Reproduce sin cambios el pasaje del texto sobre Joseph Anton que empieza con "Durante la mañana" y continúa hasta "sea declarado nulo.".

== Texto para revisar ==
───

Salman Rushdie/Joseph Anton  les diría que están en lo correcto al creer que la libertad de expresión no es absoluta, pero no por lo que ellos piensan, sino porque “tenemos la libertad por la que luchamos, y perdemos las que no defendemos”.

14 comentarios en “Joseph Anton

  1. “tenemos la libertad por la que luchamos, y perdemos las que no defendemos”.

    Durante la mañana del lunes El País entregó la carta de despido a 129 trabajadores en dos notarías de Madrid. Al acto no acudieron ni representantes de la dirección del periódico ni de recursos humanos. La única persona ligada a Prisa que hizo acto de presencia fue una directora financiera del grupo a quien el comité de empresa tacha como la “responsable” de los términos del Expediente de regulación. Una despedida fría y dolorosa que cierra un mes de negociaciones, huelgas y protestas. Sin embargo, Manuel González, presidente del comité de empresa, advierte de que la lucha de los trabajadores no ha terminado. Los despedidos y el comité ya han iniciado los trámites para interponer una demanda colectiva ante los tribunales para el Expediente de regulación de empleo sea declarado nulo.

    http://www.publico.es/televisionygente/445408/manuel-gonzalez-presidente-del-comite-de-empresa-de-el-pais-cebrian-se-ha-burlado-de-nosotros

  2. Me ha gustado mucho el articulo de hoy, Barañain, Desconocía los pormenores del caso Rusdie, sobre todo ese ponerse un poco de perfil de gente que no deberia haberse puesto. Me ha parecido especialmente sangrante la equipración de la novela y la fatwa, por haber oido disparates parecidos antes aqui referidos a otros temas.

    Saludos de viernes

  3. Pepe Bono, de campaña por C’s.

───

== Datos proporcionados ==
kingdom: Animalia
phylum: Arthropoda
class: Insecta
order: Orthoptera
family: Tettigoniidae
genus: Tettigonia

───

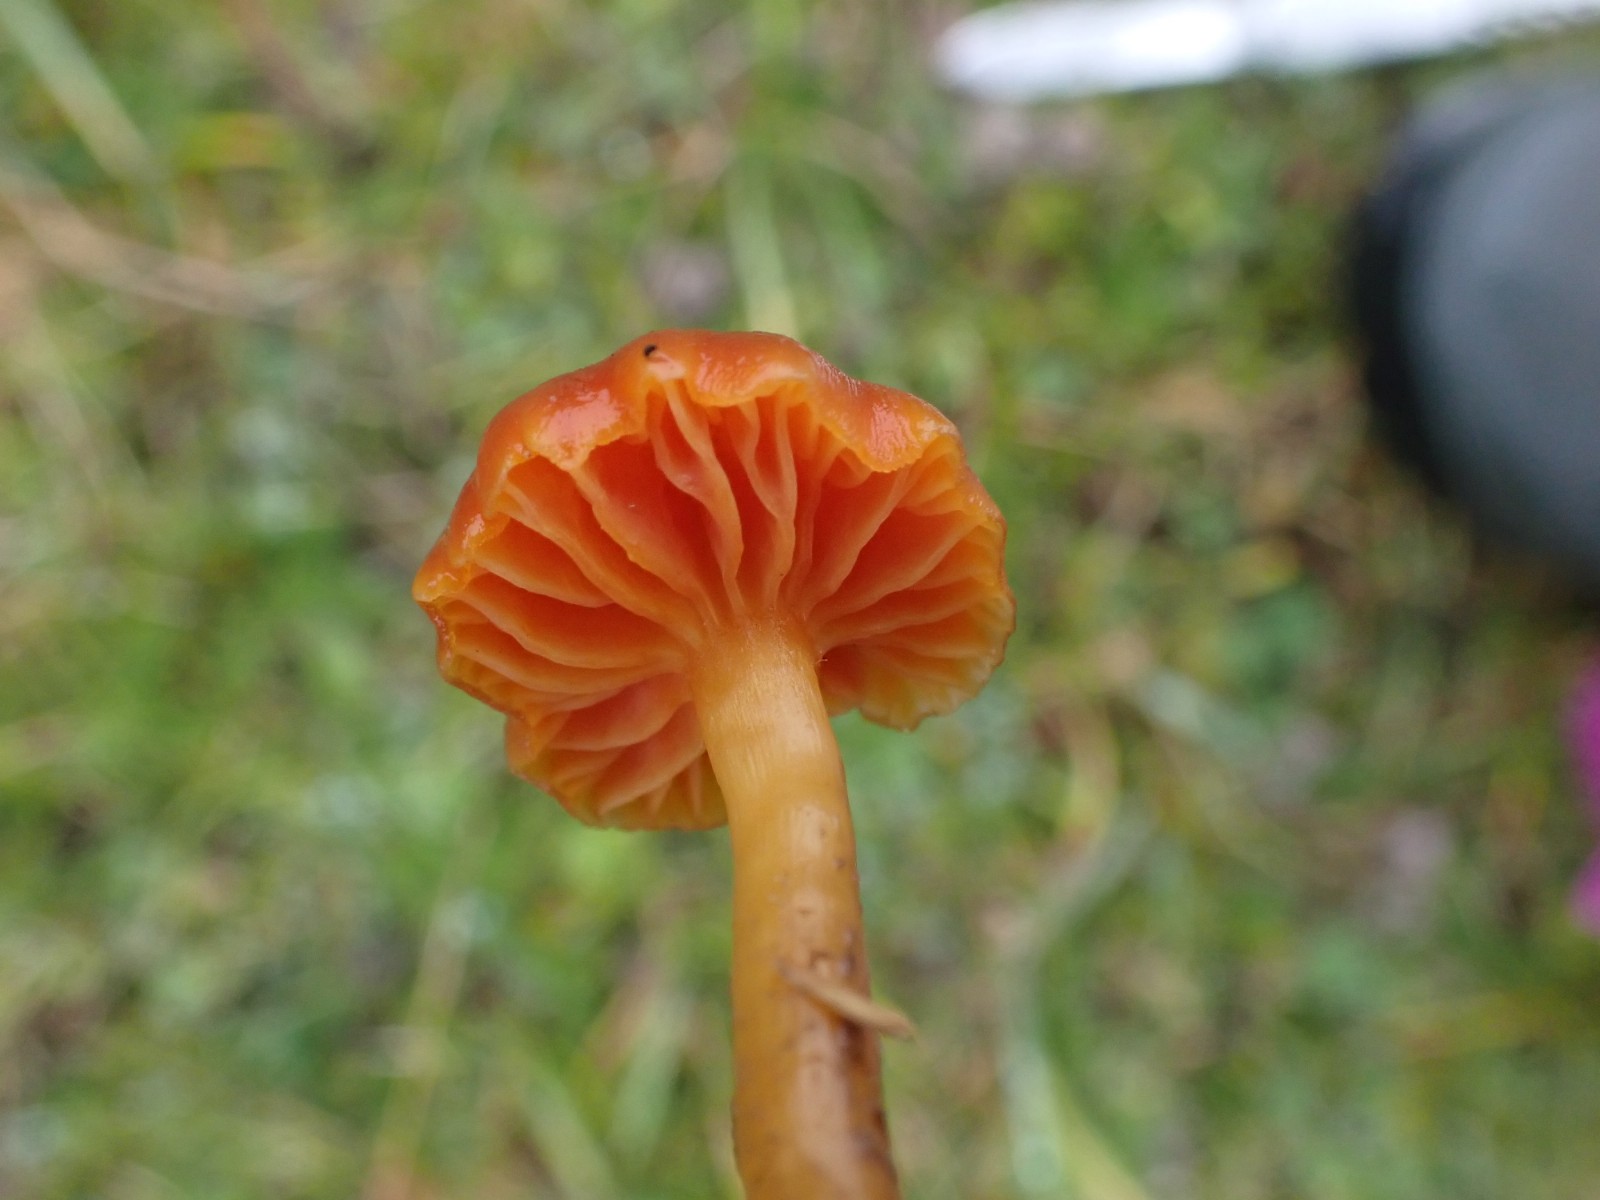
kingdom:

───

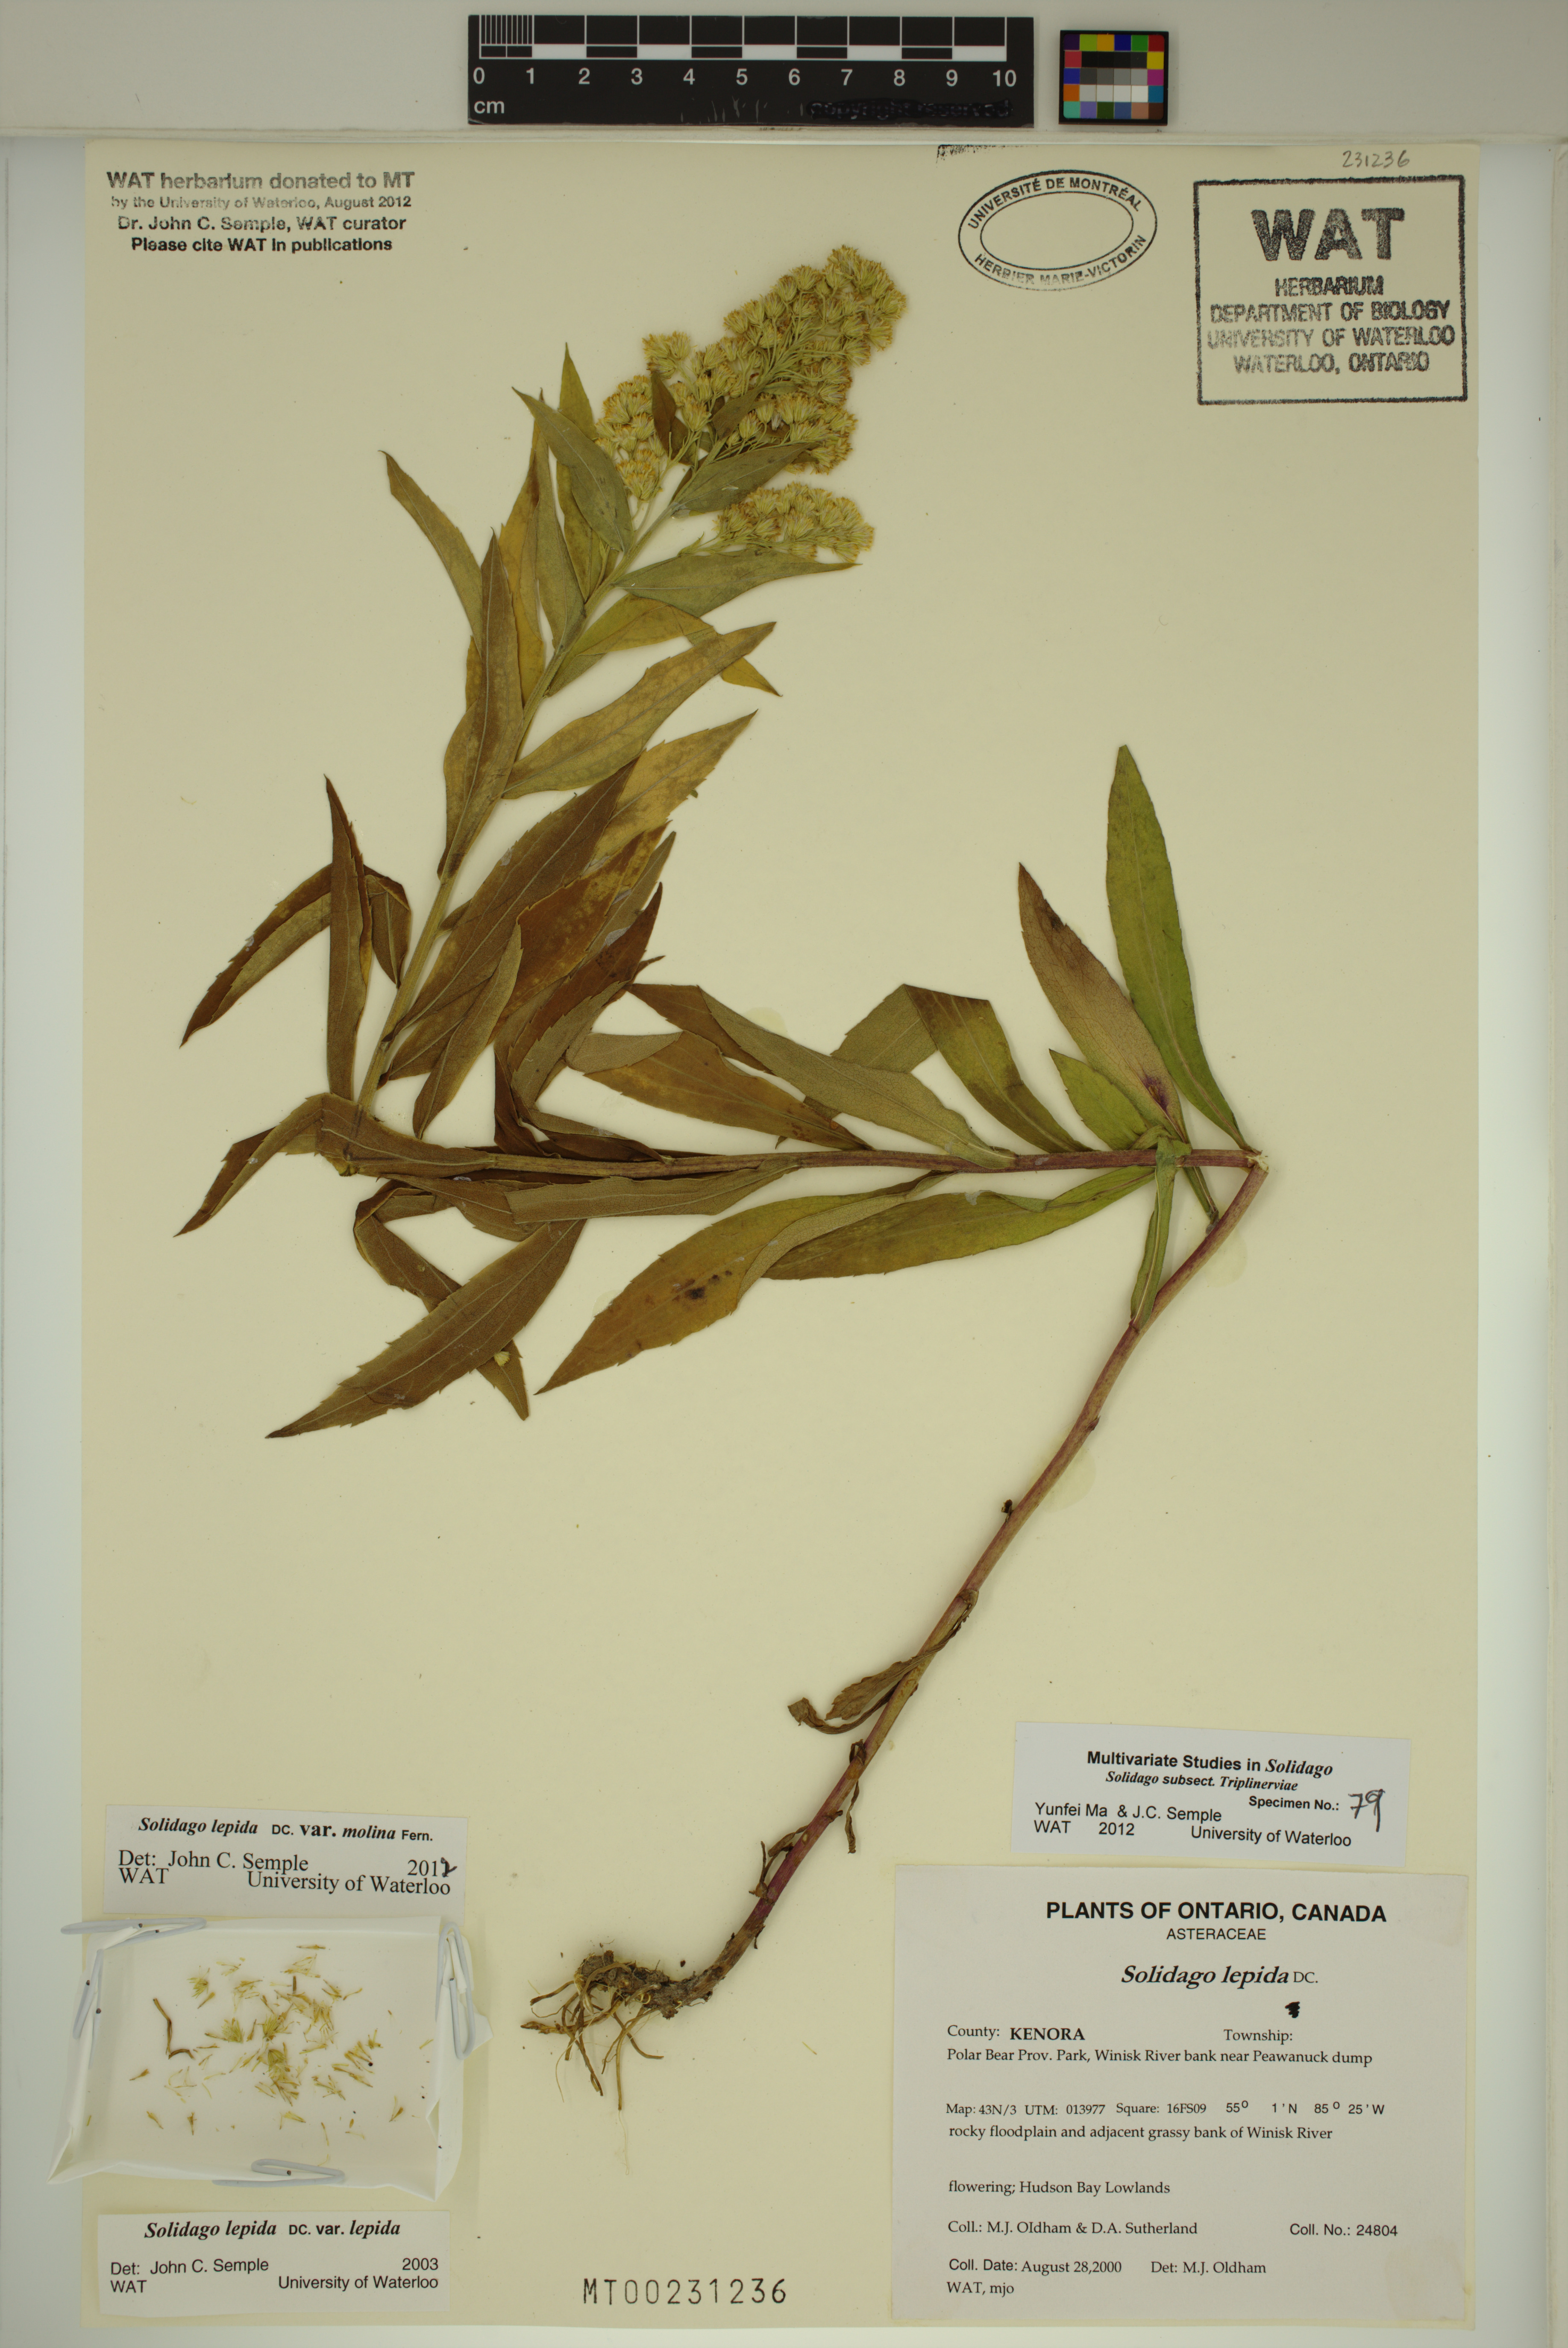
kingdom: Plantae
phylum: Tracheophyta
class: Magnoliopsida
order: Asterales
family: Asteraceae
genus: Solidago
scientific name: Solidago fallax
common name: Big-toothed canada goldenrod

───

== Respuesta ==
Durante la mañana del lunes El País entregó la carta de despido a 129 trabajadores en dos notarías de Madrid. Al acto no acudieron ni representantes de la dirección del periódico ni de recursos humanos. La única persona ligada a Prisa que hizo acto de presencia fue una directora financiera del grupo a quien el comité de empresa tacha como la “responsable” de los términos del Expediente de regulación. Una despedida fría y dolorosa que cierra un mes de negociaciones, huelgas y protestas. Sin embargo, Manuel González, presidente del comité de empresa, advierte de que la lucha de los trabajadores no ha terminado. Los despedidos y el comité ya han iniciado los trámites para interponer una demanda colectiva ante los tribunales para el Expediente de regulación de empleo sea declarado nulo.